I set goals. I get tunnel vision. I get uptight and focused, and lose sight of my present surroundings. As one of my favorite writers, Gabby Bernstein puts it, I "future trip." So even before this graduation, I had told Chris "Man, I need to chill the fuck out. I need to stop being so uptight. I don't even smoke weed, but maybe I should smoke weed? I've got to relax." So the fact that Joy came up for me is rather comical.
With the idea of Joy knocking me upside the head over and over again, I decided that would be my intention for the new moon party we were having on Monday night. Don't know if you heard, but there was a solar eclipse on Monday (I also don't know if you heard, but apparently the leaf shadows looked pretty cool too...)

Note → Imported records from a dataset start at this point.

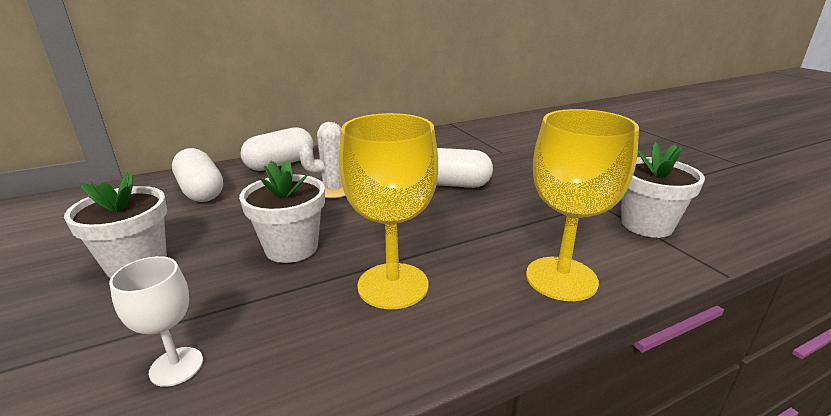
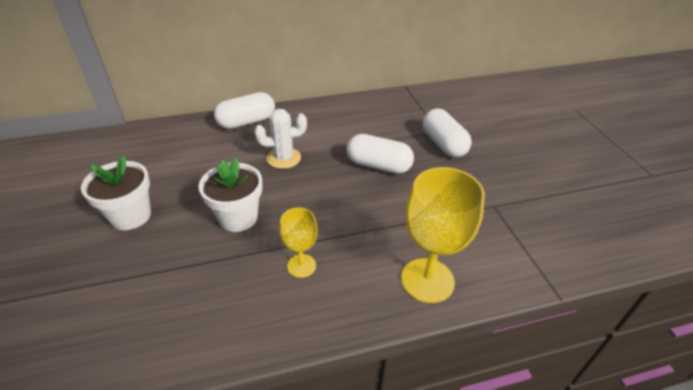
camera: 10 degrees right, 15 degrees up
white goblet [109,256,203,387] -> none
white capsule [172,148,223,202] -> white capsule moved to [423,108,472,158]
yellow goblet [339,113,438,309] -> yellow goblet [279,207,318,278], size x0.56
white flower pot [621,142,705,238] -> none

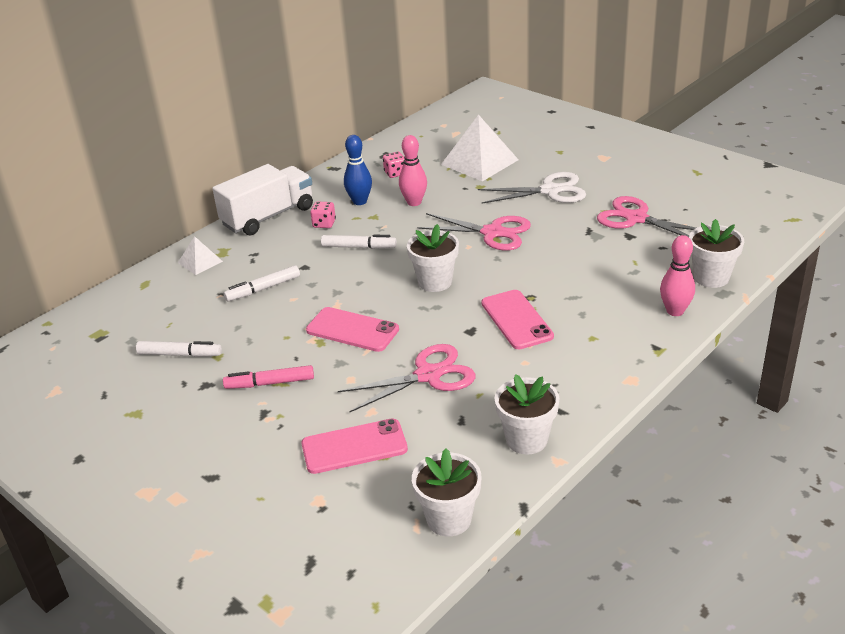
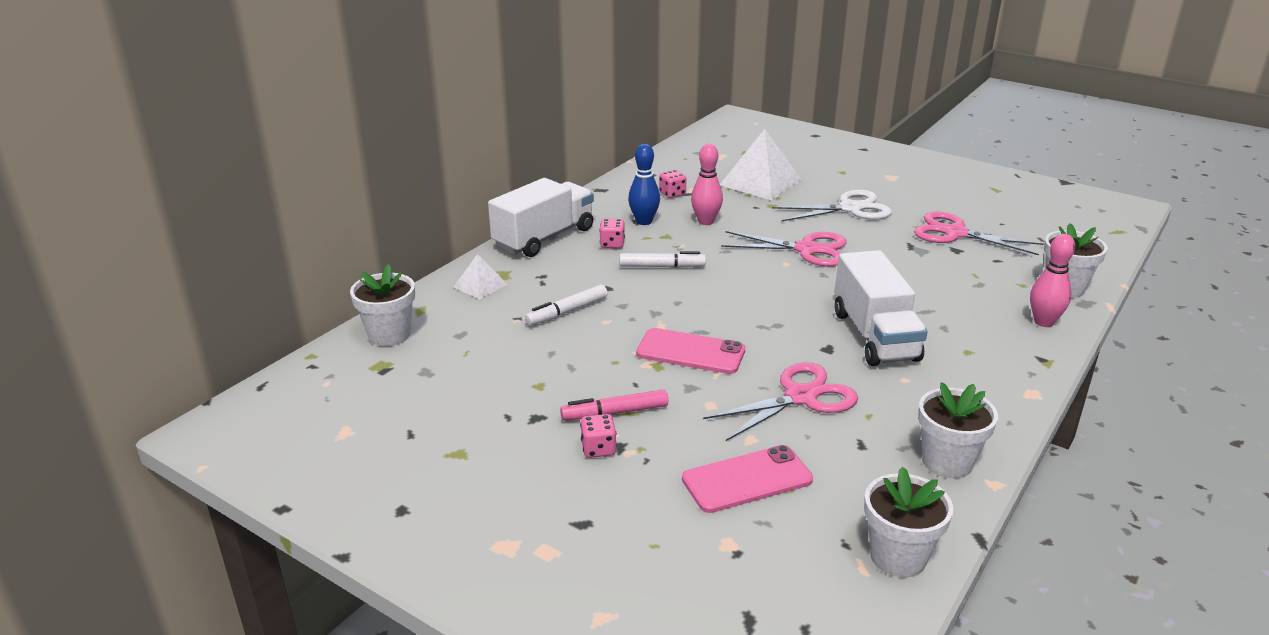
camera: 10 degrees left, 5 degrees down
white marker [136,341,222,357] -> none
white flower pot [407,224,459,292] -> white flower pot moved to [350,264,415,346]
pink phone [481,290,554,349] -> white truck [835,250,928,366]
none -> pink dice [580,414,616,458]

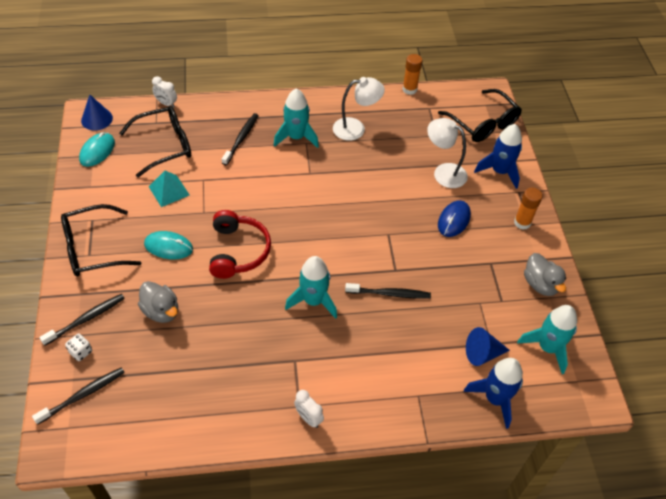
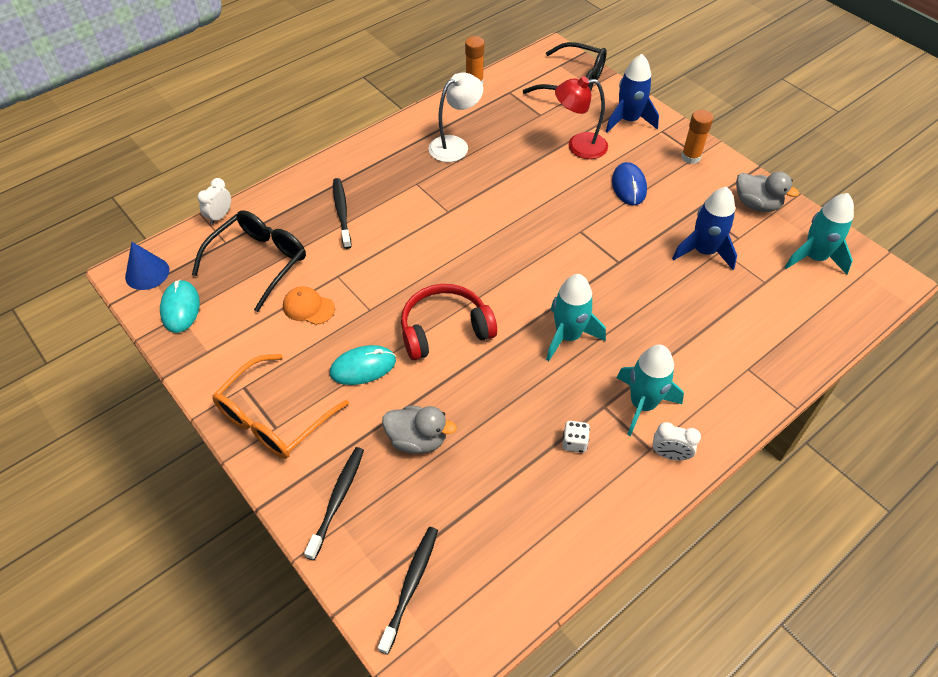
camera: 30 degrees left, 0 degrees up
black glasses [61,204,141,277] -> orange glasses [212,354,349,459]
white dice [65,334,92,361] -> white dice moved to [563,421,590,453]
turquoise pyramid [149,171,189,207] -> orange cap [283,287,335,325]
white clock [152,76,177,108] -> white clock turned 120 degrees clockwise [197,178,231,225]
red headphones [209,210,271,279] -> red headphones turned 75 degrees counterclockwise [401,284,497,360]
turquoise rocket [273,88,319,148] -> turquoise rocket moved to [617,345,684,436]
black toothbrush [345,283,431,299] -> none
white lamp [427,118,468,188] -> red lamp [555,76,608,159]
blue rocket [464,358,523,429] -> blue rocket moved to [672,187,737,270]
blue cone [466,327,510,366] -> none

Never been to a new moon party? Neither had I until a few months ago. We bring wine, sit around in a circle, and tell the group our intentions for the month, one by one. Then we take flowers we brought, along with essential oils, and put them in a bowl with bath salts (the bathing kind, not the eat someones face kind) and light a candle with whatever design we felt appropriate to paint on the glass. There's a lot of different ways to have a new moon ritual, but the idea is that you set clear intentions, release them into the Universe, and let the candle burn knowing it is done. It's really interesting to do more than once with a group because the energy really varies from moon to moon. The first party we had, everyone was crying. This time we were all really solid and confident. I don't know the science behind it, but I know I feel it.

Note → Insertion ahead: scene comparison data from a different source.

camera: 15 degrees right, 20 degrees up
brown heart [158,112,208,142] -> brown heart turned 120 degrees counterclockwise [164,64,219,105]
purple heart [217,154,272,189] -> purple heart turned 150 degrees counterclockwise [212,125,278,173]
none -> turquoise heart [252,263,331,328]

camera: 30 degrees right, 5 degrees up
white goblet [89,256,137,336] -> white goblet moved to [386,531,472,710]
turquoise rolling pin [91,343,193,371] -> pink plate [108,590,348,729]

ANYWAYS, my intention was to joyfully be myself. To stop worrying about if saying what I want to say has consequences. To trust that I have put in the work to achieve my goals and that it's already been done. To know I asked and will receive, and in the meantime to enjoy my last 30 days here, being who I am, with the people closest to me.
I was talking to my good friend Mandi the other day and I just started gushing because never, in my entire life, have I ever felt more drawn to a process. I don't know what I am doing but I know it feels right. I feel like I am blindly being drawn to something - and although I don't know the outcome, I am still willing to throw it all out there and see what happens.
Lastly, I had my first micro needling sesh on Wednesday. I know, out of all the things I have talked about, this is the deepest. ;) But for real, my friend Larissa (as seen in posts here and here) took classes and is doing it on her own now. It basically pokes holes in the skins surface to boost collagen production and helps with everything from fine lines to acne scarring. I'll have one more session before I leave and am really excited to see the results.
So i guess that's it. My takeaways from this week are to fucking relax and be myself, enjoy my the company of my friends, and joyfully be myself.
With that, I am going to sign off. Usually I comb through this for spelling errors and grammar mistakes, BUT I am now a full bottle of wine deep soooooooo see ya and don't judge me.